In fact in Germany, where Trelock hails from, the government actually mandates certain parameters of bicycle lights to protect cyclists and car drivers. (The Magicshine light I mentioned would be illegal on the road, for instance.) It makes sense that as a cyclist, you shouldn't be blinding automobile drivers, no matter how dumb and inconsiderate you may believe they are. That's one reason the Trelock is what it is, and despite the limitations of the Germans, I appreciate how that plays out on the gravel roads here in Iowa.

The bottom line is that you have to be able to discern road hazards, pick good lines, and keep rolling at a rate of speed you want to maintain. That bottom line is met for me with less intense, full coverage lighting. Add in the self contained batery and USB charger and this is a better bet on gravel than the Magicshine is. "More" is not always better.

"More" later on the lighting thing.....


Matt said...

How do you feel about this light for MTB purposes (in concert with a helmet light)?

Guitar Ted said...

@Matt: I have used it off road only once, but I think it is probably okay for some situations. I'll be doing more off road/single track with it and I will publish my thoughts on that soon.

Ari said...

I am saving my pennies to buy a Supernova E3 headlamp for my generator. Does anyone have any experience with such a light?

bikeiowa said...

Been running the Supernova E3 headlamp for a few years on my Vaya... Lots of gravel and trail rides with it.
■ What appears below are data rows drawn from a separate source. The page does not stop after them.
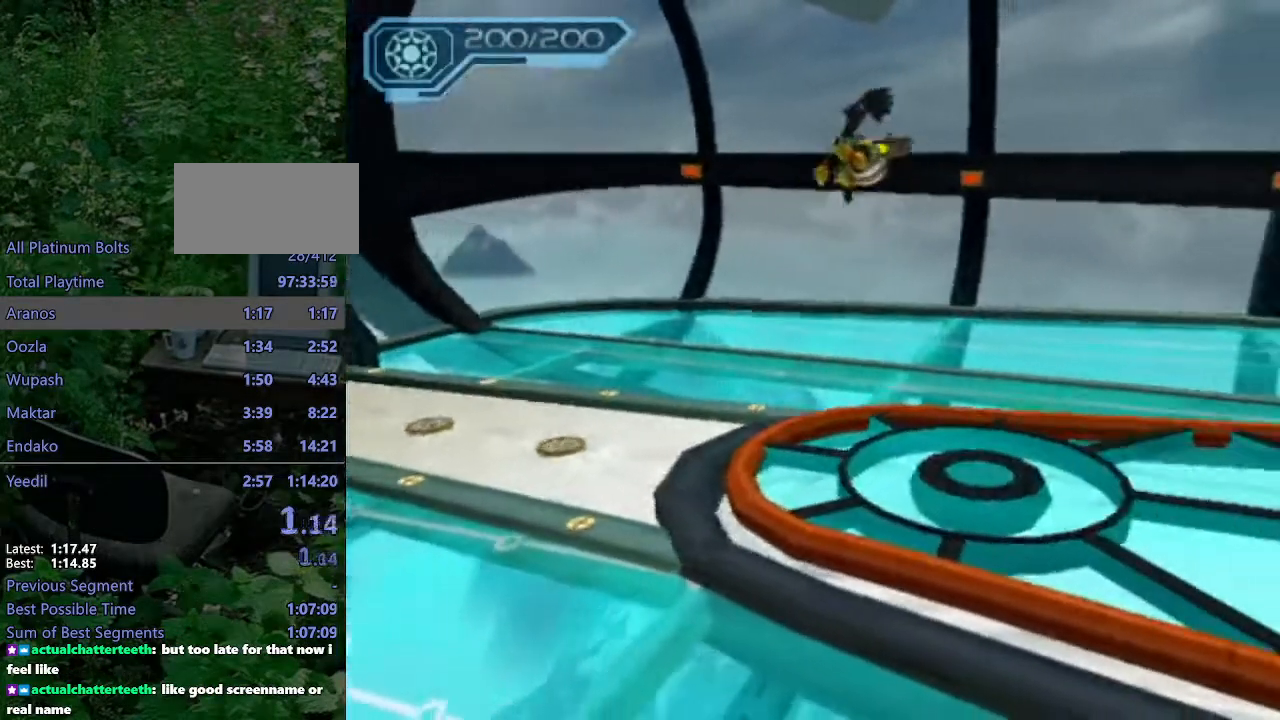
{"buttons": [], "left_stick": "down-right", "right_stick": "left", "events": [[150, "right_stick", "left"]]}
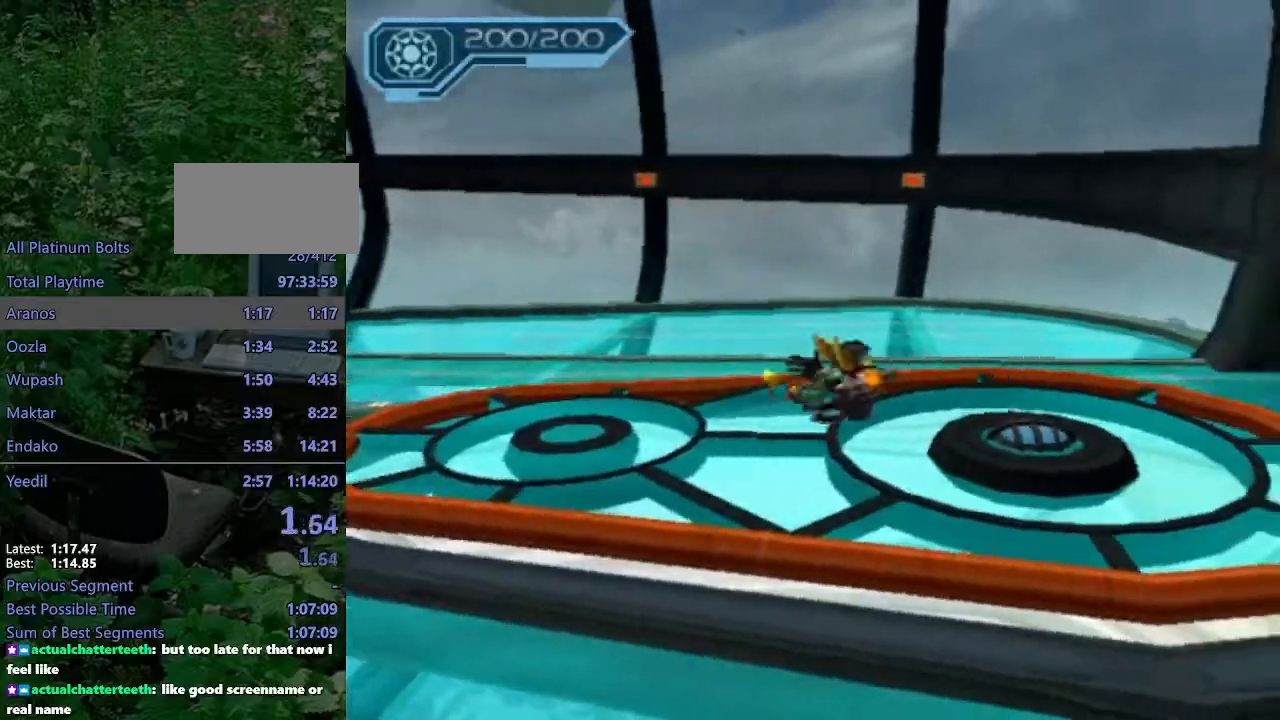
{"buttons": ["R2"], "left_stick": "up-right", "right_stick": "center", "events": [[17, "R2", "down"], [17, "left_stick", "right"], [250, "right_stick", "center"], [283, "left_stick", "center"], [317, "TRIANGLE", "down"], [400, "left_stick", "up-right"], [500, "TRIANGLE", "up"]]}
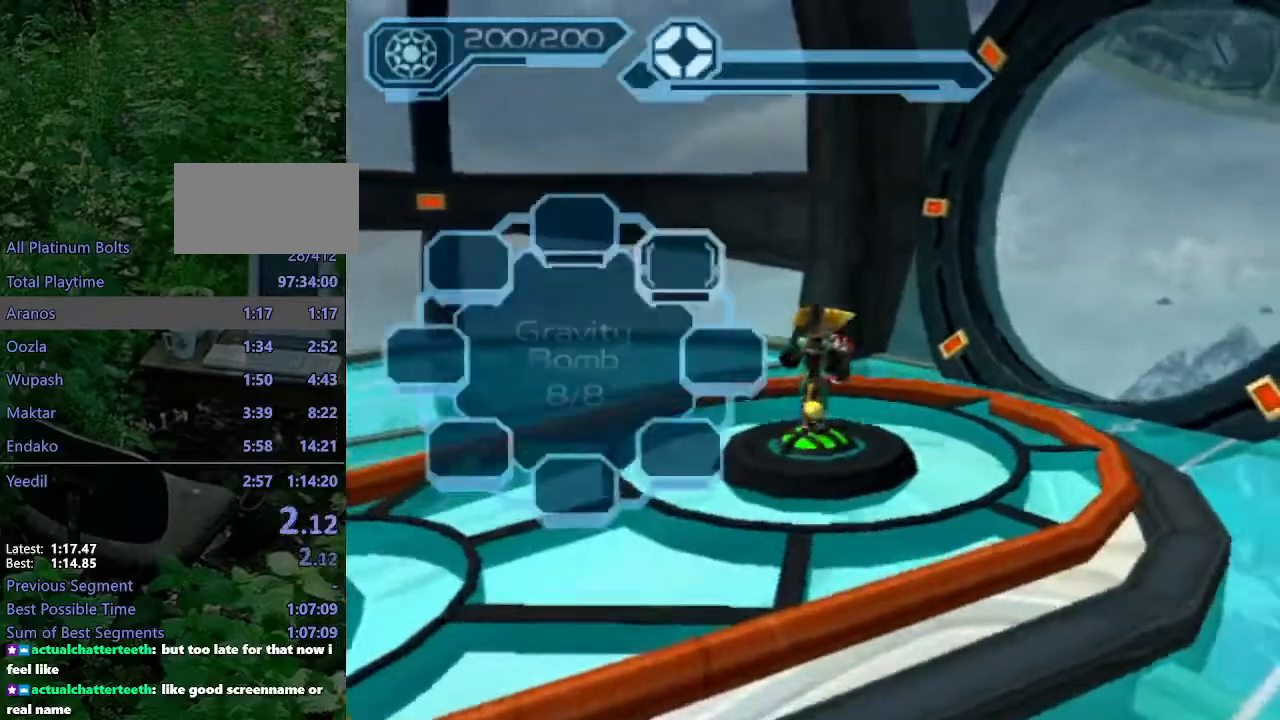
{"buttons": ["TRIANGLE", "R2"], "left_stick": "center", "right_stick": "center", "events": [[33, "left_stick", "center"], [350, "TRIANGLE", "down"], [417, "TRIANGLE", "up"], [467, "TRIANGLE", "down"]]}
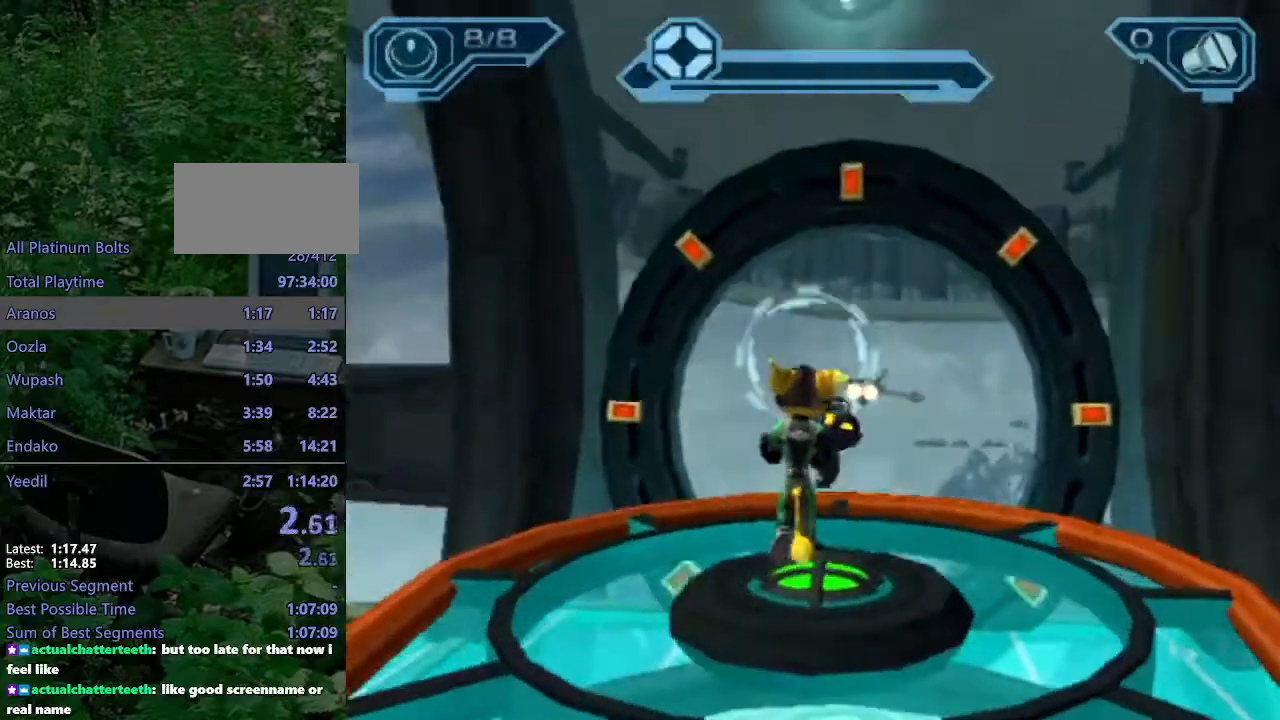
{"buttons": ["R2"], "left_stick": "left", "right_stick": "center", "events": [[33, "TRIANGLE", "up"], [367, "right_stick", "left"], [433, "right_stick", "center"], [483, "left_stick", "left"]]}
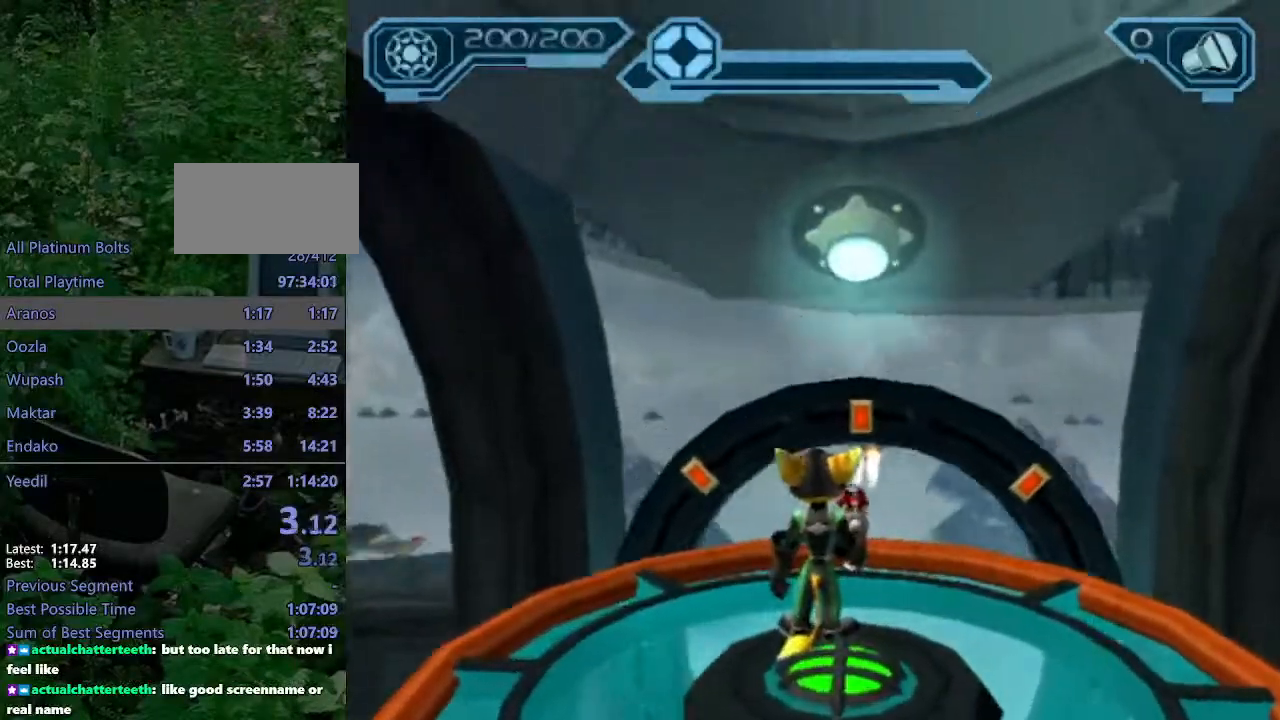
{"buttons": ["R2"], "left_stick": "center", "right_stick": "center", "events": [[167, "left_stick", "center"]]}
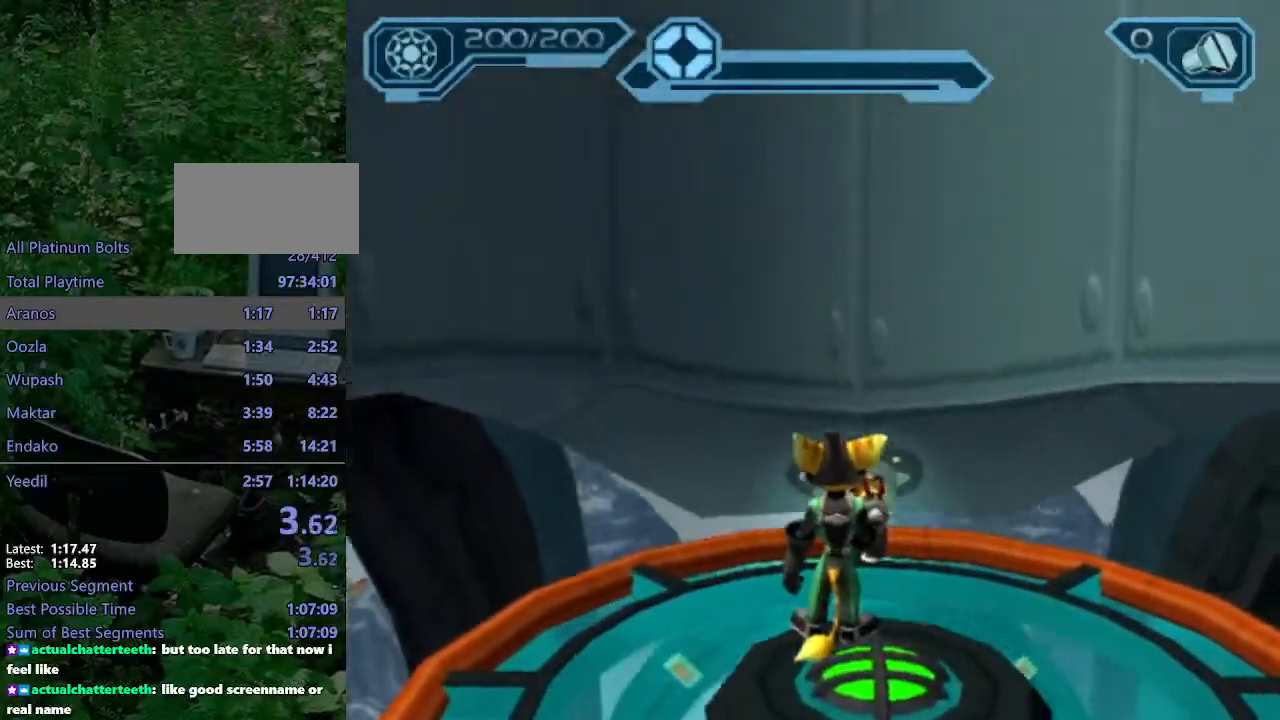
{"buttons": ["R2"], "left_stick": "center", "right_stick": "center", "events": [[50, "right_stick", "left"], [100, "right_stick", "center"]]}
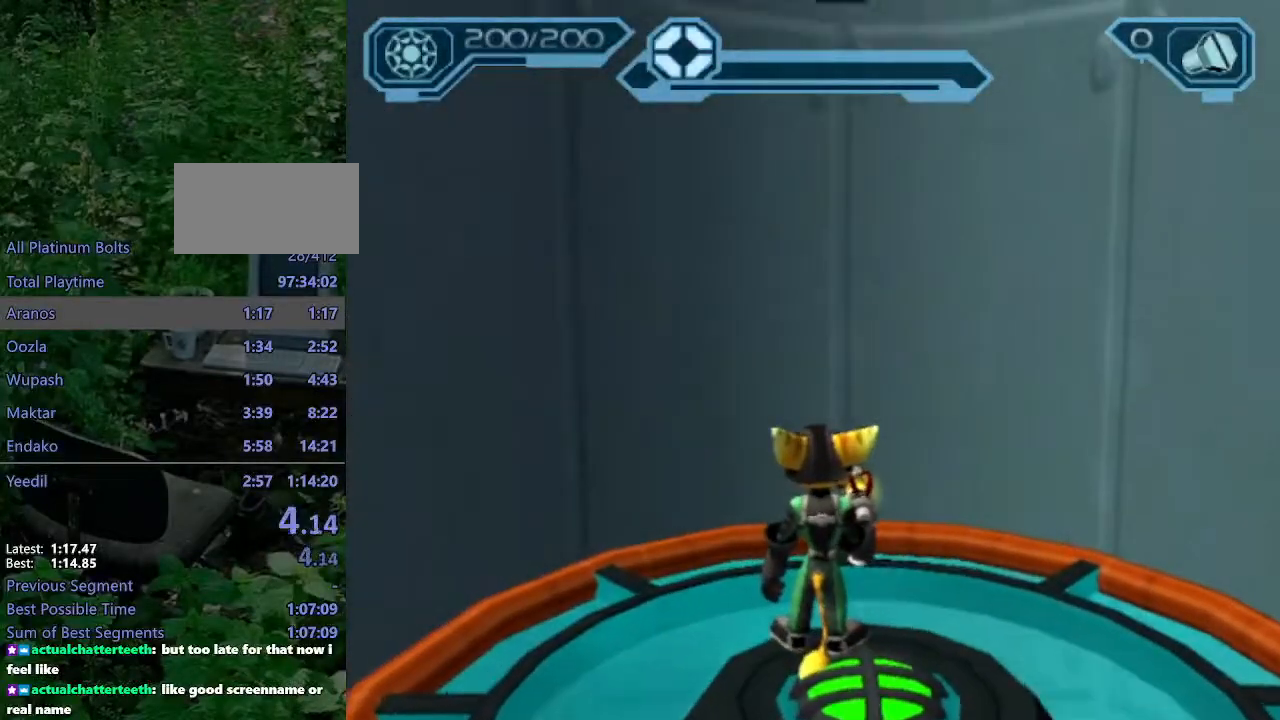
{"buttons": ["R2"], "left_stick": "center", "right_stick": "center", "events": [[167, "left_stick", "down-left"], [283, "left_stick", "center"]]}
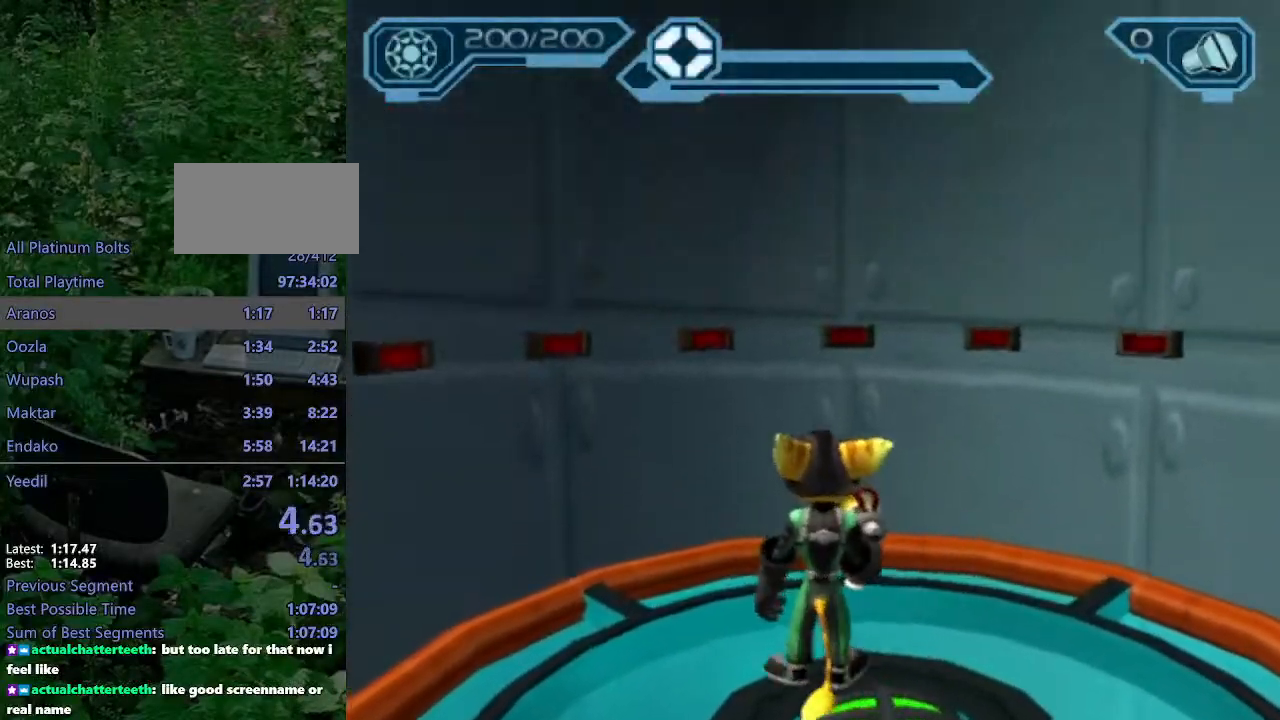
{"buttons": ["R2"], "left_stick": "center", "right_stick": "center", "events": [[167, "right_stick", "left"], [233, "right_stick", "center"]]}
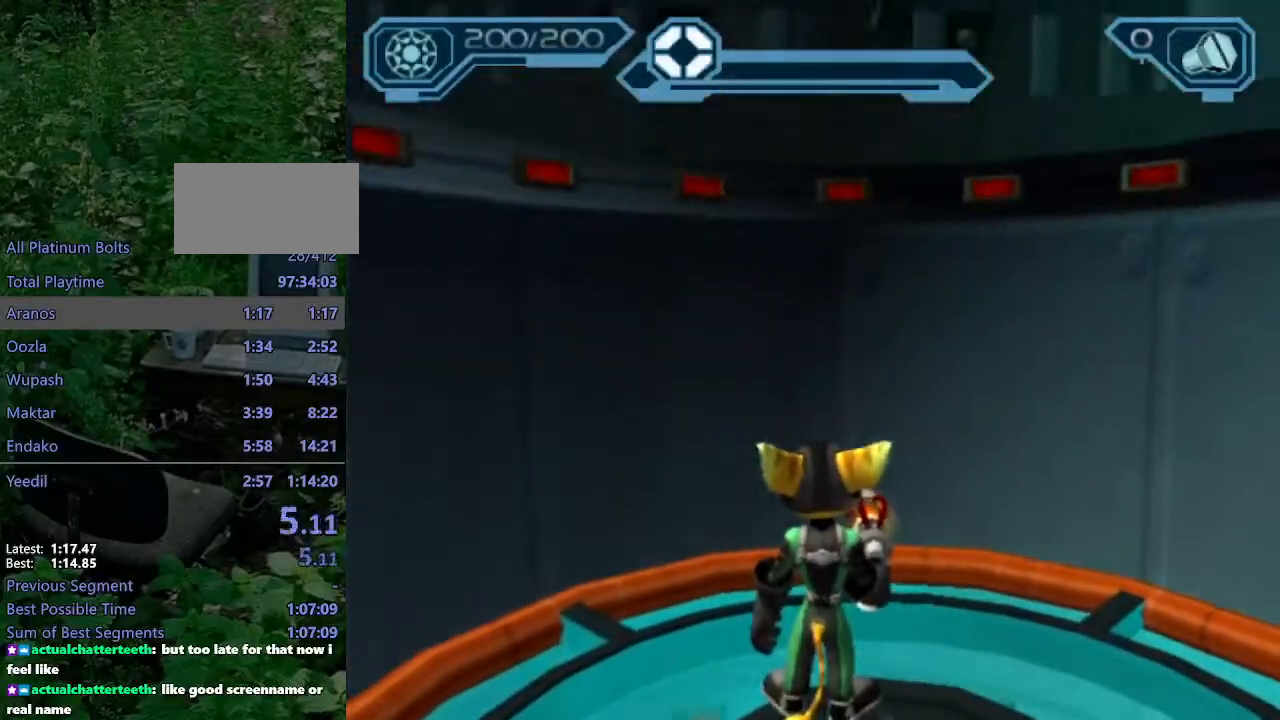
{"buttons": ["R2"], "left_stick": "center", "right_stick": "center", "events": [[383, "right_stick", "left"], [450, "right_stick", "center"]]}
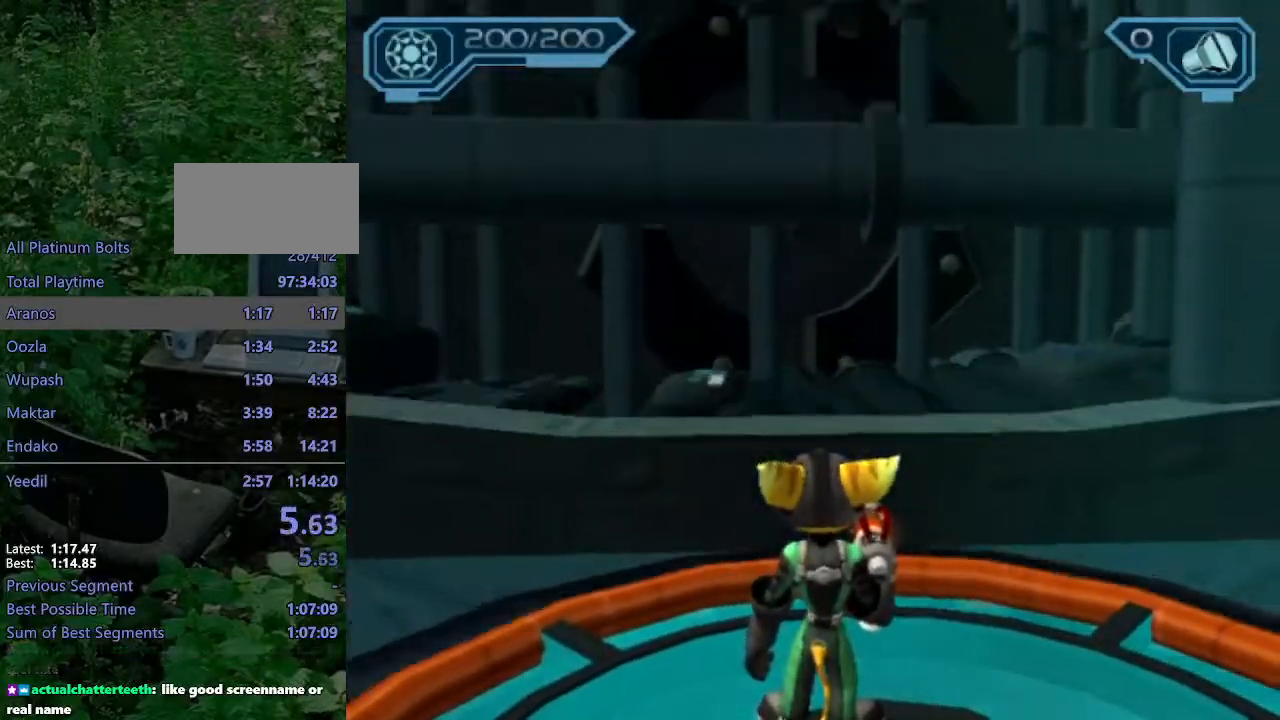
{"buttons": [], "left_stick": "up", "right_stick": "center", "events": [[283, "R2", "up"], [383, "left_stick", "up"]]}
I've got crappy night vision, and the E3 definitely puts out like a Bangkok hooker.

Ryan said...

I've been using a Chinese knock off of the Chinese Magic Shine. I don't know if it's made in the same place or what, but I paid $18.00 with shipping. It is really, really bright. I Mainly run the low setting, switching to bright or medium if need be. It worked extremely well for me at Gravel Worlds, where I came in at 0100hrs. I was surprised at the battery life on low. It will hold m over until I can afford something better.